◆ Given information ◆
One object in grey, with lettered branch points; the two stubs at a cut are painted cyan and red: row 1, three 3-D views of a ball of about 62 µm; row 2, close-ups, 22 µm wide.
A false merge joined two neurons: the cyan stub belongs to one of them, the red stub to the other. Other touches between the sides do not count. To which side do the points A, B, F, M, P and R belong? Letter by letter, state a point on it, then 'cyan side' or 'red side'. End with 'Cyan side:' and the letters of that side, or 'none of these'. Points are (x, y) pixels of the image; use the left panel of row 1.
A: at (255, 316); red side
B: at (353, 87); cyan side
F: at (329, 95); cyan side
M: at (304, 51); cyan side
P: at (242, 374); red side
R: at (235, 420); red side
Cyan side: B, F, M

--

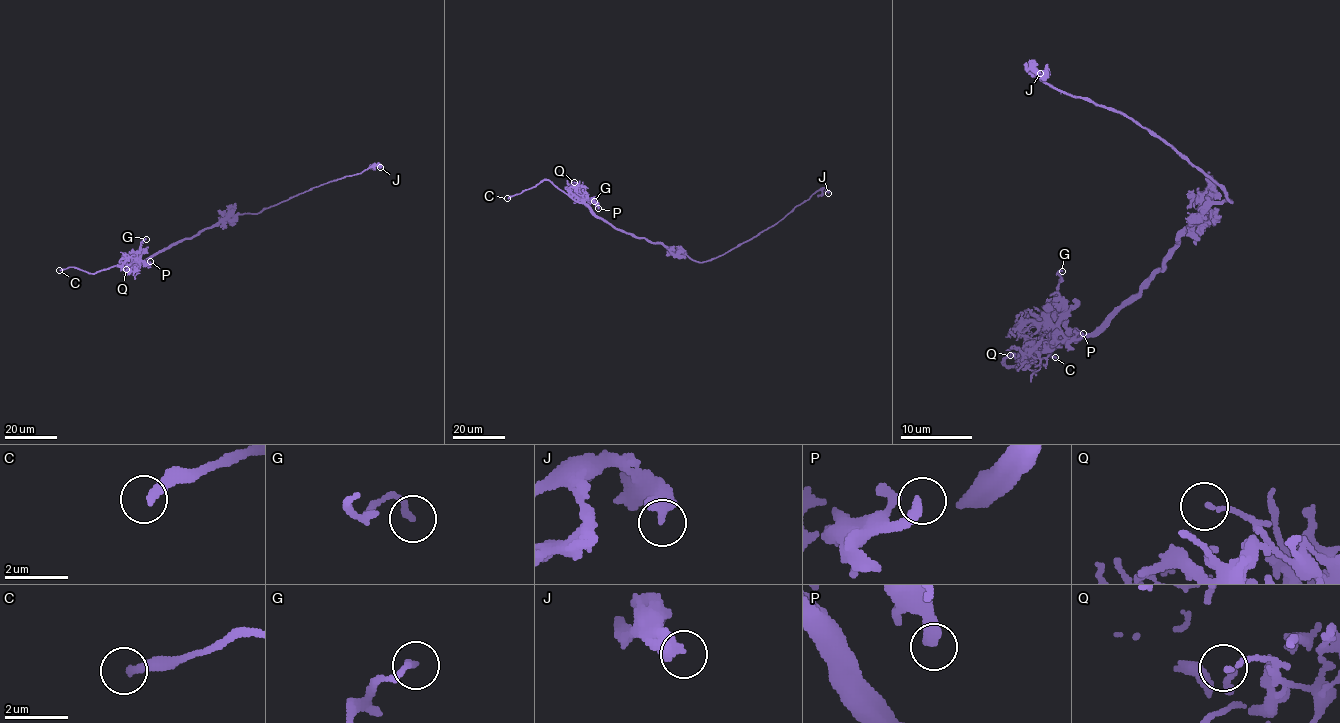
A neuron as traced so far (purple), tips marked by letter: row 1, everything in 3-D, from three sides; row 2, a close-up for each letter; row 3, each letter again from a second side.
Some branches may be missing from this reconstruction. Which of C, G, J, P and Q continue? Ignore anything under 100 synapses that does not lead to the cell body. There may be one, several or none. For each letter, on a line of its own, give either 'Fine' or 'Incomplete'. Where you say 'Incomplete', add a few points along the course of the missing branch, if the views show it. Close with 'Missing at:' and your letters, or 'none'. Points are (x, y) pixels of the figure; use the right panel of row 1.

◆ Task ◆
Take the records above and return, word for word, only the lines that fall from the line with "A neuron as" to the line with "Some branches may", both of them included.

◆ Solution to this task ◆
A neuron as traced so far (purple), tips marked by letter: row 1, everything in 3-D, from three sides; row 2, a close-up for each letter; row 3, each letter again from a second side.
Some branches may be missing from this reconstruction. Which of C, G, J, P and Q continue? Ignore anything under 100 synapses that does not lead to the cell body. There may be one, several or none. For each letter, on a line of its own, give either 'Fine' or 'Incomplete'. Where you say 'Incomplete', add a few points along the course of the missing branch, if the views show it. Close with 'Missing at:' and your letters, or 'none'. Points are (x, y) pixels of the figure; use the right panel of row 1.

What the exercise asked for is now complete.